*EXERCISE INPUT*
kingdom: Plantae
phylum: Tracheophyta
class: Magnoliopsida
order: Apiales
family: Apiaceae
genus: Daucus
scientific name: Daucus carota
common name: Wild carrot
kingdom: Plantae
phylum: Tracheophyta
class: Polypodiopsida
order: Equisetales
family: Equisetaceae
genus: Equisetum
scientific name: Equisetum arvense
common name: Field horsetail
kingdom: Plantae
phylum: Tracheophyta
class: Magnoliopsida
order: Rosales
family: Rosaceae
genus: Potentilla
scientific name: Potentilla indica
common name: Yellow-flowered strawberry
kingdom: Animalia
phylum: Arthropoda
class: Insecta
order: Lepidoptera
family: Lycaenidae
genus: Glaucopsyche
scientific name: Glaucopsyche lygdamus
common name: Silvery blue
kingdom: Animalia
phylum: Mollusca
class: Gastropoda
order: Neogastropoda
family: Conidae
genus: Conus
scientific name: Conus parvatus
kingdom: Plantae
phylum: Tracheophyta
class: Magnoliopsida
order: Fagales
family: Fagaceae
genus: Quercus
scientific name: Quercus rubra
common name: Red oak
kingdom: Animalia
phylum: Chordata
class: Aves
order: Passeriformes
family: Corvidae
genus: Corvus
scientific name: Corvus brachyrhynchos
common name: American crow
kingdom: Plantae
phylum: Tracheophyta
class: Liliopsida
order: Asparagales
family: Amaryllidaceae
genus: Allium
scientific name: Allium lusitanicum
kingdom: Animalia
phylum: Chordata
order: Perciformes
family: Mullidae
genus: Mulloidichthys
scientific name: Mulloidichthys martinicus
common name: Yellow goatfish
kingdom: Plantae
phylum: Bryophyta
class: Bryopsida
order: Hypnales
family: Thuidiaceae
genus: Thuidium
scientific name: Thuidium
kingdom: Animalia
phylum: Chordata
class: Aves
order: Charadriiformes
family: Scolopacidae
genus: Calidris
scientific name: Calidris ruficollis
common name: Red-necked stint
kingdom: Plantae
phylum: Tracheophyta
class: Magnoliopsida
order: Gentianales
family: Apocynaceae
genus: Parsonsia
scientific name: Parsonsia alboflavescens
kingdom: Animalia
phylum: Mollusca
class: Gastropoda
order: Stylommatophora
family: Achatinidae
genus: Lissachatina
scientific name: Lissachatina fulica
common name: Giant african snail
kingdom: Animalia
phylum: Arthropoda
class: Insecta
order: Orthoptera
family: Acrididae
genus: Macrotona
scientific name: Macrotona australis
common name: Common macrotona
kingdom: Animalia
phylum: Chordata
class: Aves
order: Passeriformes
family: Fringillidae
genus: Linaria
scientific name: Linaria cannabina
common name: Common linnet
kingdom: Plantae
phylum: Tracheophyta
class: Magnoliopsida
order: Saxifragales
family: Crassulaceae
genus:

*WHAT NEEDS TO BE DONE*
Copy out every line above word for word, from the first through the last.

*REPLY*
kingdom: Plantae
phylum: Tracheophyta
class: Magnoliopsida
order: Apiales
family: Apiaceae
genus: Daucus
scientific name: Daucus carota
common name: Wild carrot
kingdom: Plantae
phylum: Tracheophyta
class: Polypodiopsida
order: Equisetales
family: Equisetaceae
genus: Equisetum
scientific name: Equisetum arvense
common name: Field horsetail
kingdom: Plantae
phylum: Tracheophyta
class: Magnoliopsida
order: Rosales
family: Rosaceae
genus: Potentilla
scientific name: Potentilla indica
common name: Yellow-flowered strawberry
kingdom: Animalia
phylum: Arthropoda
class: Insecta
order: Lepidoptera
family: Lycaenidae
genus: Glaucopsyche
scientific name: Glaucopsyche lygdamus
common name: Silvery blue
kingdom: Animalia
phylum: Mollusca
class: Gastropoda
order: Neogastropoda
family: Conidae
genus: Conus
scientific name: Conus parvatus
kingdom: Plantae
phylum: Tracheophyta
class: Magnoliopsida
order: Fagales
family: Fagaceae
genus: Quercus
scientific name: Quercus rubra
common name: Red oak
kingdom: Animalia
phylum: Chordata
class: Aves
order: Passeriformes
family: Corvidae
genus: Corvus
scientific name: Corvus brachyrhynchos
common name: American crow
kingdom: Plantae
phylum: Tracheophyta
class: Liliopsida
order: Asparagales
family: Amaryllidaceae
genus: Allium
scientific name: Allium lusitanicum
kingdom: Animalia
phylum: Chordata
order: Perciformes
family: Mullidae
genus: Mulloidichthys
scientific name: Mulloidichthys martinicus
common name: Yellow goatfish
kingdom: Plantae
phylum: Bryophyta
class: Bryopsida
order: Hypnales
family: Thuidiaceae
genus: Thuidium
scientific name: Thuidium
kingdom: Animalia
phylum: Chordata
class: Aves
order: Charadriiformes
family: Scolopacidae
genus: Calidris
scientific name: Calidris ruficollis
common name: Red-necked stint
kingdom: Plantae
phylum: Tracheophyta
class: Magnoliopsida
order: Gentianales
family: Apocynaceae
genus: Parsonsia
scientific name: Parsonsia alboflavescens
kingdom: Animalia
phylum: Mollusca
class: Gastropoda
order: Stylommatophora
family: Achatinidae
genus: Lissachatina
scientific name: Lissachatina fulica
common name: Giant african snail
kingdom: Animalia
phylum: Arthropoda
class: Insecta
order: Orthoptera
family: Acrididae
genus: Macrotona
scientific name: Macrotona australis
common name: Common macrotona
kingdom: Animalia
phylum: Chordata
class: Aves
order: Passeriformes
family: Fringillidae
genus: Linaria
scientific name: Linaria cannabina
common name: Common linnet
kingdom: Plantae
phylum: Tracheophyta
class: Magnoliopsida
order: Saxifragales
family: Crassulaceae
genus:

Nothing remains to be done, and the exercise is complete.